→ Task instructions
Only one stretch of the data below is wanted: the lines from the one with "Project Operations Update" through the one with "The client declares", repeated exactly.

Saved data entries
────
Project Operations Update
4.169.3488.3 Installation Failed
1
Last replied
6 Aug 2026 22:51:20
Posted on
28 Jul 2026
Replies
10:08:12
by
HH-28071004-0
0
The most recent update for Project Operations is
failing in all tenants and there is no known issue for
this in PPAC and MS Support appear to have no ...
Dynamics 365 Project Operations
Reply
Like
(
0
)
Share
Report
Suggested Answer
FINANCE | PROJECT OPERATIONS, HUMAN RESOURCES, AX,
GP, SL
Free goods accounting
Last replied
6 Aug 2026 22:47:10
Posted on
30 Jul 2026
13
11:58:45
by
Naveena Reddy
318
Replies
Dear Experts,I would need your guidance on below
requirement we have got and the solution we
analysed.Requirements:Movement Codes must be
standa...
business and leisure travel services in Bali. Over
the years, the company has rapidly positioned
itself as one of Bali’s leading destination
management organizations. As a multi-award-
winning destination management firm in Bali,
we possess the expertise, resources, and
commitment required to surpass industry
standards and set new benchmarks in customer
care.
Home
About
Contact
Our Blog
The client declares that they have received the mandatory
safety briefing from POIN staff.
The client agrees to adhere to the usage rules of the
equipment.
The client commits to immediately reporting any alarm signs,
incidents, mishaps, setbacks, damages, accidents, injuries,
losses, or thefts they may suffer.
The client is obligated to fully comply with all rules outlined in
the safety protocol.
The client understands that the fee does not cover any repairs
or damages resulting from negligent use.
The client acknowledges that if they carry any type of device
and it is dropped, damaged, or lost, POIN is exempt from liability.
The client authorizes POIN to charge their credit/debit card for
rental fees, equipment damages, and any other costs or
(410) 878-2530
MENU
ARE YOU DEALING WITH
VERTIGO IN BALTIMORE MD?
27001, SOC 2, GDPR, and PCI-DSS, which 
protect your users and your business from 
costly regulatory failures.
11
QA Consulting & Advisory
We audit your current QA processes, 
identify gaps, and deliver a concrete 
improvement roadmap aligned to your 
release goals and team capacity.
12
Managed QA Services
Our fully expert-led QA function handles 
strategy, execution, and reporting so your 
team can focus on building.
────
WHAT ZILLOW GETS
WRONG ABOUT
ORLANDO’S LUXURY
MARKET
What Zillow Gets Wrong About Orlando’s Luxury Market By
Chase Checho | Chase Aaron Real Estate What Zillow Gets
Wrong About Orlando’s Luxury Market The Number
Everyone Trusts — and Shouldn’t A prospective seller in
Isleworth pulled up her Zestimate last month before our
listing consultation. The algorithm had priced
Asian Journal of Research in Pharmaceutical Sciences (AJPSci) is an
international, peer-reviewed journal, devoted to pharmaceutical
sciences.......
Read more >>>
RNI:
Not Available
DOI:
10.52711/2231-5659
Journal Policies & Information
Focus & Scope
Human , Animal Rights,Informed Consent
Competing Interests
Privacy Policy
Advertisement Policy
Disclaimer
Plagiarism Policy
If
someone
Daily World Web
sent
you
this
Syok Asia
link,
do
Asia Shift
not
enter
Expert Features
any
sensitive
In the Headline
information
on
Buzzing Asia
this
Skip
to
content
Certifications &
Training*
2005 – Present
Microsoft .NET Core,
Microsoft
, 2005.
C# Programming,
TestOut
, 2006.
────
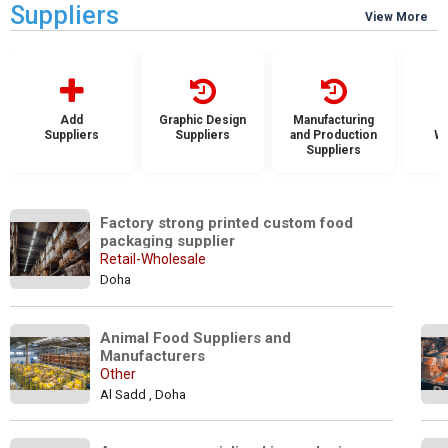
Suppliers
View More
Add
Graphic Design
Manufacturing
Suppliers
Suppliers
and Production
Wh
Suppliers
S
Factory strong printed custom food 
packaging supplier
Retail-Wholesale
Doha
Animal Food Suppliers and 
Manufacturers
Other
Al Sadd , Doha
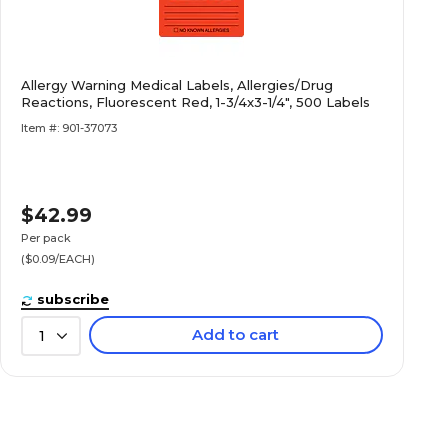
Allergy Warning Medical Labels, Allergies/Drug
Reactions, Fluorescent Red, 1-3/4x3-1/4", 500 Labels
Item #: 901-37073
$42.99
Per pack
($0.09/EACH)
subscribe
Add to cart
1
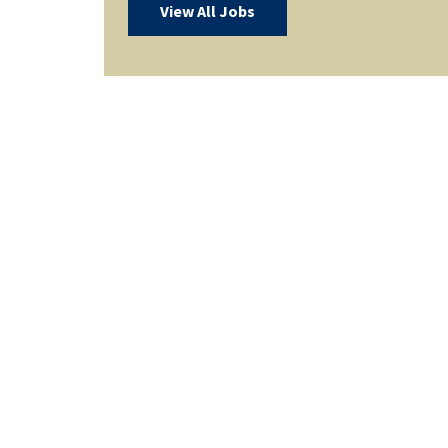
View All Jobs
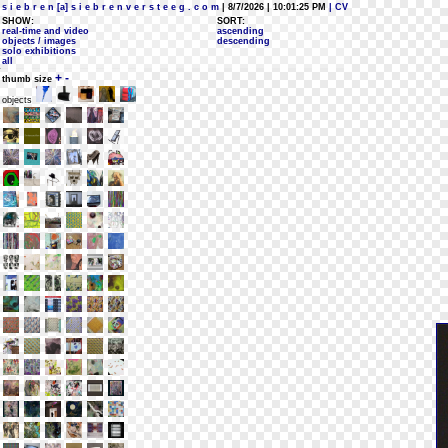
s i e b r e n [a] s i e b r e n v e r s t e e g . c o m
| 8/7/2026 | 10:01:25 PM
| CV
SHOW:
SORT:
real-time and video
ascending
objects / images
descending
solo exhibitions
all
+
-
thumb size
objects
────
→ Task result
Project Operations Update
4.169.3488.3 Installation Failed
1
Last replied
6 Aug 2026 22:51:20
Posted on
28 Jul 2026
Replies
10:08:12
by
HH-28071004-0
0
The most recent update for Project Operations is
failing in all tenants and there is no known issue for
this in PPAC and MS Support appear to have no ...
Dynamics 365 Project Operations
Reply
Like
(
0
)
Share
Report
Suggested Answer
FINANCE | PROJECT OPERATIONS, HUMAN RESOURCES, AX,
GP, SL
Free goods accounting
Last replied
6 Aug 2026 22:47:10
Posted on
30 Jul 2026
13
11:58:45
by
Naveena Reddy
318
Replies
Dear Experts,I would need your guidance on below
requirement we have got and the solution we
analysed.Requirements:Movement Codes must be
standa...
business and leisure travel services in Bali. Over
the years, the company has rapidly positioned
itself as one of Bali’s leading destination
management organizations. As a multi-award-
winning destination management firm in Bali,
we possess the expertise, resources, and
commitment required to surpass industry
standards and set new benchmarks in customer
care.
Home
About
Contact
Our Blog
The client declares that they have received the mandatory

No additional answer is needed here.